**SELECTION:**
Book Four. Distinctions 8 - 13
Twelfth Distinction. First Part: About the Being of the Accidents in the Eucharist
Question Two. Whether in the Eucharist any Accident Whatever Remaining is without a Subject
II. To the Initial Arguments
B. To the Second

B. To the Second

155. To the second [n.107] I say that an accident can be the subject of an accident, taking ‘subject’ in the second way, though not taking it in the first way [n.146].

156. And when the opposite is proved from the Philosopher Metaphysics 4 [n.108], a triple response can be made.

First, that the ‘because’ does not indicate cause but concomitance, so that the sense is: for an accident is not an accident of an accident save ‘because’ (that is ‘when’) both are accident to some other thing. For this was something necessary with the Philosopher, who did not reckon that an accident without a subject could support another accident, as was said in the preceding question [n.55].

157. Second, it can be said that the Philosopher is speaking of disparate accidents, as his example there shows; for he says, “I mean ‘white’ and ‘musical’.”

158. Third, it can be said that the remark ‘an accident is not an accident of an accident’ is not stated as true but is stated as something following from the hypothesis that he intends there to reject; for he argues as follows [Metaphysics 4.4.1007b18-20, 8.1012b13-22]: if contradictories are true together then every predication is per accidens, and consequently predication has to keep going infinitely; but in infinite things there is no order, Metaphysics 2.2.994b19-20, because where there is no first, there is no second;     therefore no accident has an order per se to another accident, and consequently this other accident is no more an accident of it than it is of that other.

159. And the text agrees with this way of expounding it, for it does not say ‘an accident is an accident of an accident only because both are accident of the same thing’ but ‘an accident is not an accident of an accident, unless because etc     .’ by which he indicates that he does not assert the proposition as true but that he is inferring it from prior premises. And if one expounds the text in this way, the opposite can more be deduced from the authority than the proposed conclusion; for, according to this exposition, it will be inferred as something unacceptable, not asserted as something true.

160. And when the proof is given about ‘being per se’ and ‘being in another’ [n.109], the response is plain from the preceding solution [nn.83-91]; for in the way these features are proper to substance and to accident, in that way can ‘to be per se’ and ‘to sub-stand’ not apply to accident, just as ‘to inhere’ cannot apply to substance; but this holds when ‘to sub-stand’ is taken as it applies to what is ultimately the term of the dependence of inherence.

161. And when, lastly, proof through the idea of dependence [n.109] is given, because an accident cannot be the term of a dependence of the same idea - ‘altogether of the same idea’ can be conceded, because a different independence is required in the ultimate term, and this independence prohibits a dependence altogether the same as that which is a dependence on it. But a dependence that is ‘in some way of the same idea’ is not repugnant to what is the term of the dependence - just as every creature depends on God (and that in idea of God as effective cause), and yet one creature depends on another as if on such a cause, but not as on the altogether first effective cause, of which sort is dependence on the First thing. Thus, in the issue at hand, all accidents depend on substance as the subject, when taking ‘subject’ in the first way [n.146]; and consequently, in the way that it is proper for substance to be the term, no accident can be the term of the dependence of accidents as the ultimate term of them.

**WHAT TO PRODUCE:** Please summarize the passage on accidents in the Eucharist in two sentences.

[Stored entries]
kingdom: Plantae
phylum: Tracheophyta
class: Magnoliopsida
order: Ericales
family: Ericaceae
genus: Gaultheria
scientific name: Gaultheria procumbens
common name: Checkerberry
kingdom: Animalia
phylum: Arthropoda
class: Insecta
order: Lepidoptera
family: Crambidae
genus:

**EXERCISE RESULT:** The passage holds that an accident can be the subject of an accident when "subject" is taken in the second way, though not in the first way, and it offers three responses to the contrary argument drawn from the Philosopher's Metaphysics 4. It then answers the proofs from "being per se" and from the idea of dependence, conceding that an accident cannot be the term of a dependence altogether of the same idea but holding that a dependence in some way of the same idea is not repugnant to it.